Water for sun: A massive energy-swap deal is expected to be signed next week between Jordan, Israel and the United Arab Emirates, according to a news report from Axios.

The deal includes a massive solar plant to be built in the Jordanian desert that will generate power for Israel in exchange for a desalination plant in Israel that will provide Jordan with water. The solar plant will be built by a UAE company. 

In a region where water is scarce but sun comes in abundance, the deal harnesses a primary natural resource of the Middle East. While both Jordan and Israel are arid nations, Israel has developed desalination plants that provide about 80% of the country’s drinkable water. Thus, Jordan has the land for solar farms and Israel has the technological knowhow to produce water.

Just last month, Israel signed a deal with Jordan to double the amount of water it provides to its neighboring country. 

According to the Axios report, which cites five Israeli officials, former U.S. Secretary of State and now “climate envoy” John Kerry pushed for the deal to happen and plans to be on hand for the signing next week in Dubai. 

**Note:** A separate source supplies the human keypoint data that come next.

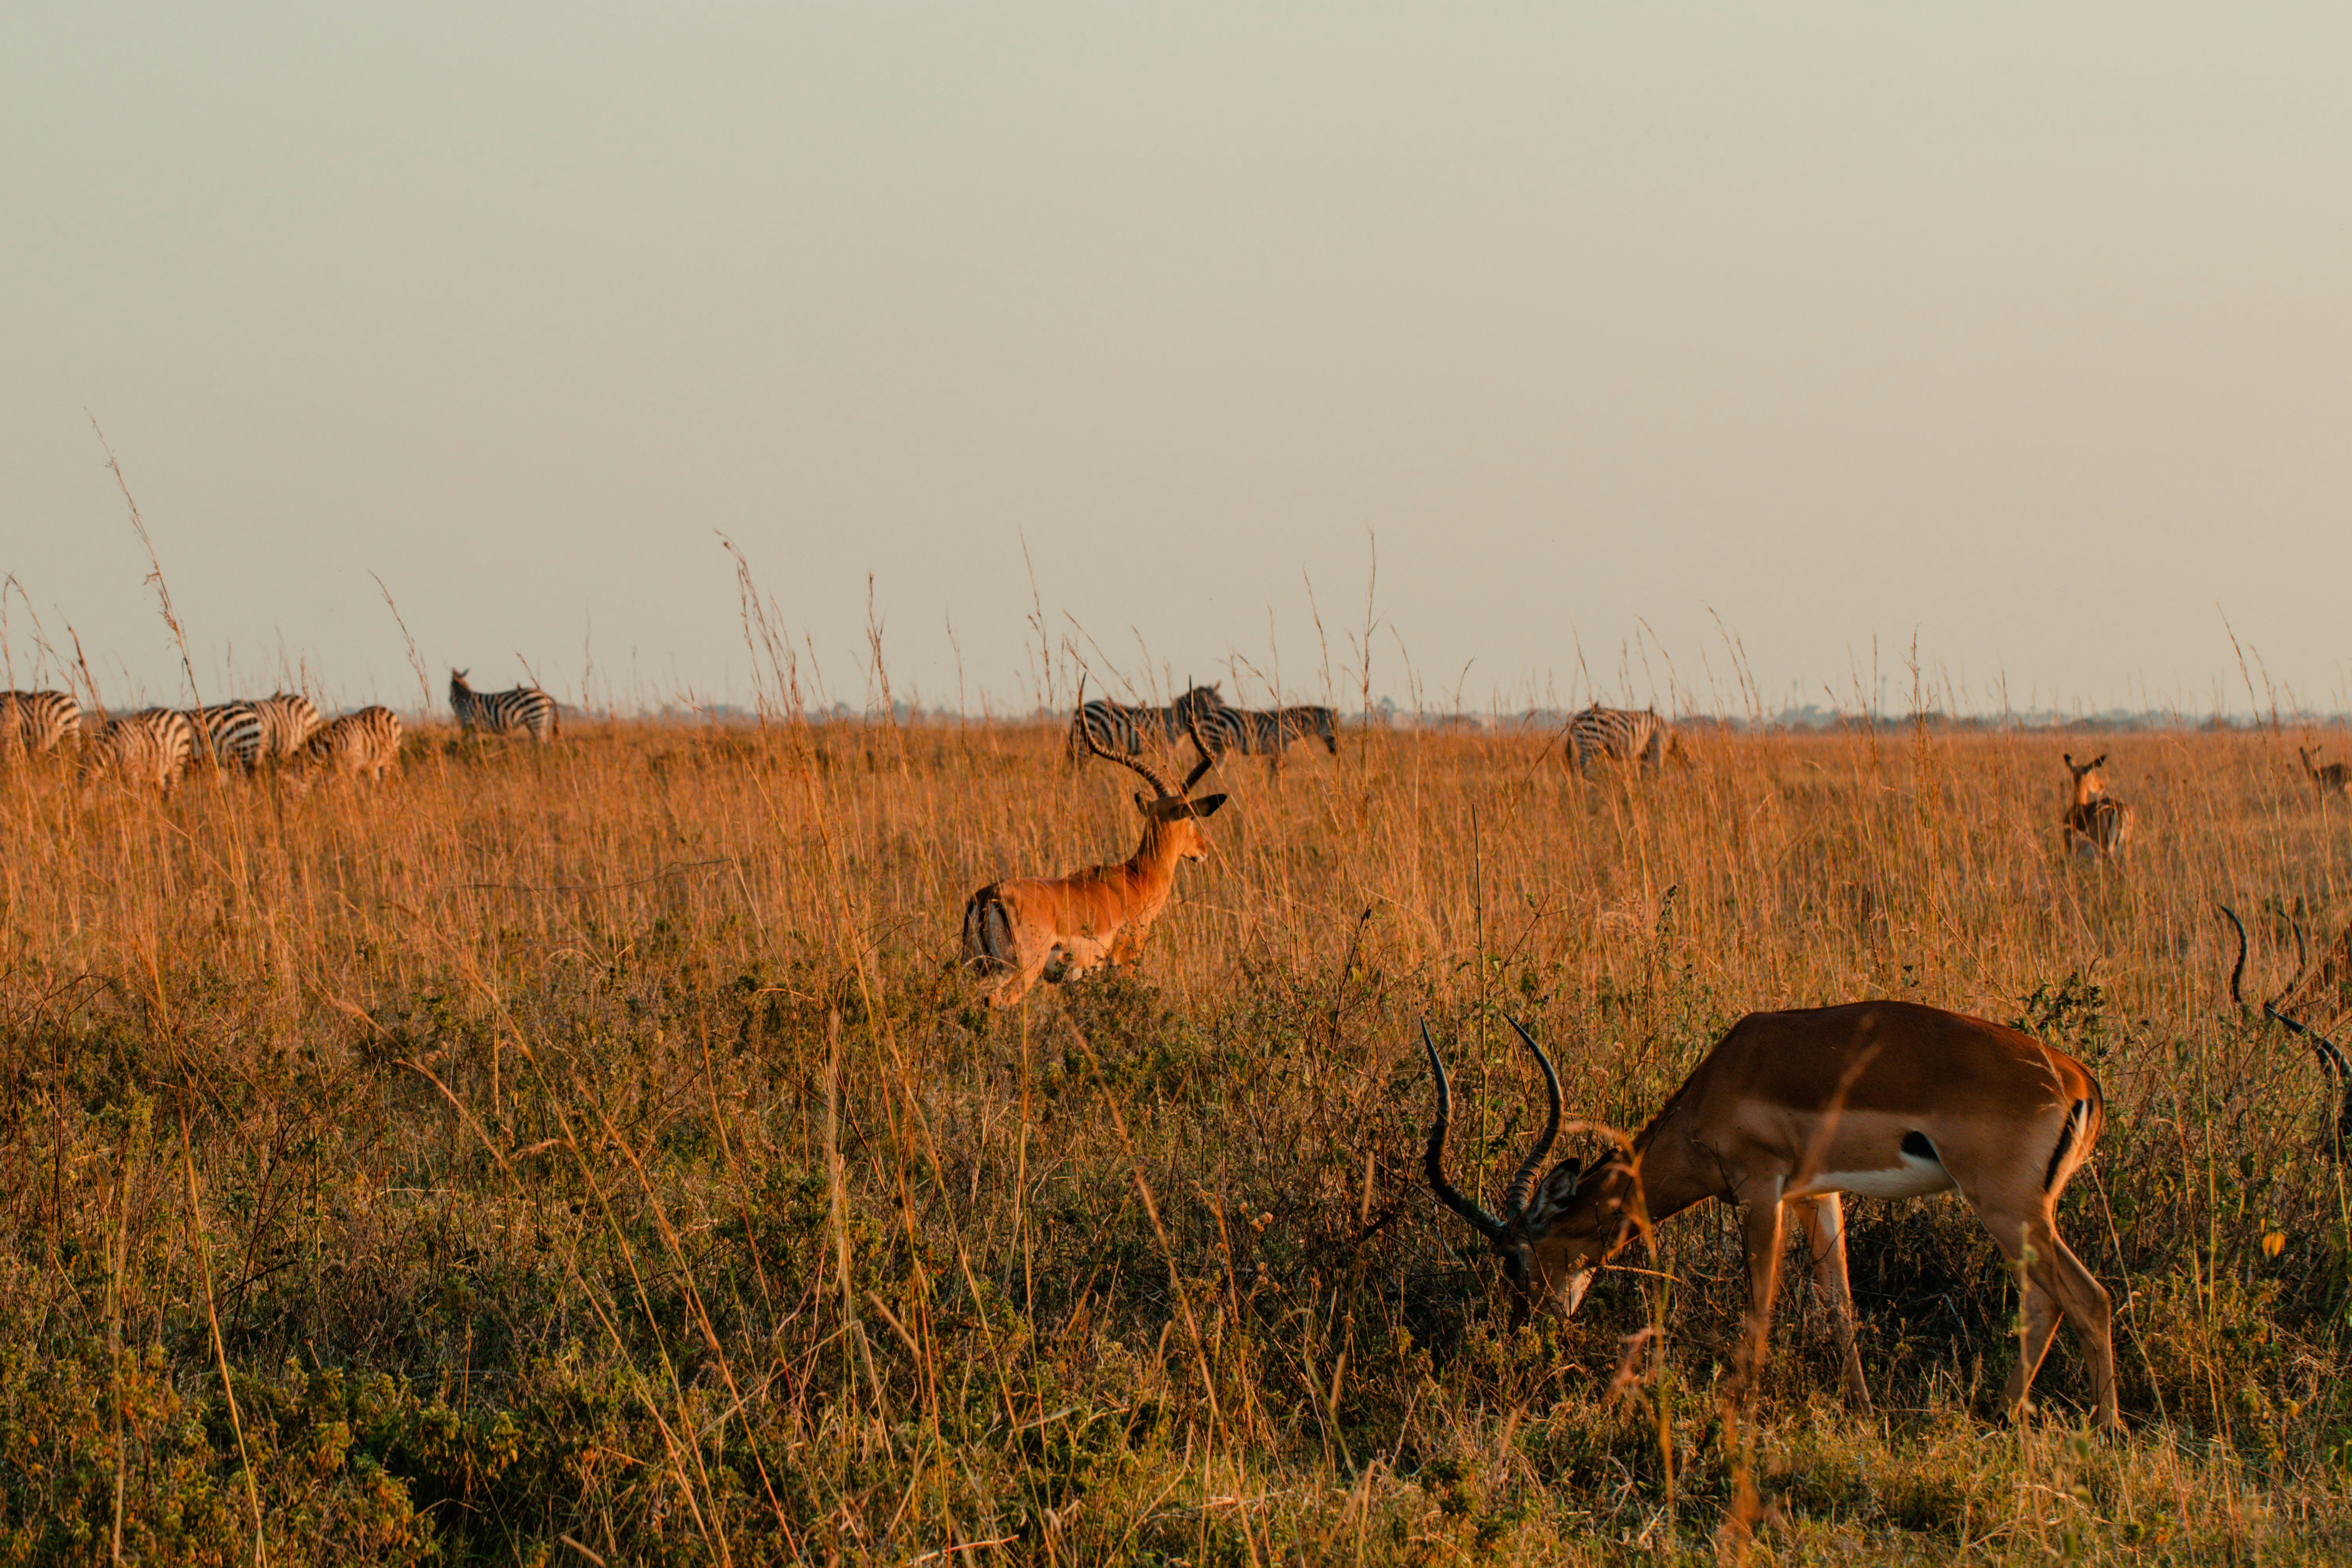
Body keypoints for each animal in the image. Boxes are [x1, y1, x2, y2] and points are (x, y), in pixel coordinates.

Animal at [961, 681, 1227, 1008]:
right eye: (1191, 818)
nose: (1203, 851)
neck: (1137, 879)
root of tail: (990, 896)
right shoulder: (1124, 963)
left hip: (978, 969)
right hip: (1020, 973)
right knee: (993, 1002)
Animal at [1423, 1006, 2119, 1430]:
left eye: (1515, 1256)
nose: (1524, 1326)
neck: (1721, 1081)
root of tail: (2079, 1079)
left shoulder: (1760, 1191)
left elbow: (1759, 1305)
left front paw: (1737, 1414)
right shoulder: (1816, 1196)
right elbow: (1838, 1305)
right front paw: (1862, 1412)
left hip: (2006, 1207)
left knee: (2088, 1298)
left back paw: (2104, 1431)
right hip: (2020, 1217)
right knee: (2046, 1304)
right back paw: (2002, 1418)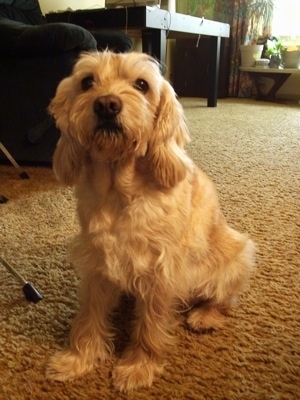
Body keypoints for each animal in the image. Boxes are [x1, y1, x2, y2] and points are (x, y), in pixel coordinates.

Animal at [46, 51, 255, 392]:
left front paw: (139, 366)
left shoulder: (161, 271)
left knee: (225, 300)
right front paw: (79, 358)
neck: (119, 192)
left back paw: (204, 316)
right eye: (87, 81)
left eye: (142, 85)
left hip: (240, 255)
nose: (107, 104)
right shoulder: (97, 263)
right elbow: (89, 315)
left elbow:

Israel’s Energy Minister Karine Elharrar, Jordanian Water Minister Mohammed Al-Najjar and Sultan Ahmed Al Jaber, the UAE special envoy on climate change, are all expected to be present. 

It is becoming apparent that Israeli Prime Minister Naftali Bennett did well to repair the Jewish state’s relations with Jordan. A chasm had grown between the neighboring countries under former Prime Minister Benjamin Netanyahu despite a 25-year-old peace agreement between the two countries. 

In July, Bennett met with King Abdullah in secret at his palace in Amman, the first time the countries’ leaders met in more than three years. Bennett’s meeting with Abdullah was preceded by visits to Amman by both Defense Minister Benny Gantz and Foreign Minister Yair Lapid who paved the way in repairing the national breach. 

The Abraham Accords, first signed between Israel the UAE and Bahrain in September 2020, served to widen the circle of peace between Israel and now six Muslim nations causing a shift in Middle Eastern alliances and creating lucrative opportunities for economic cooperation between these countries.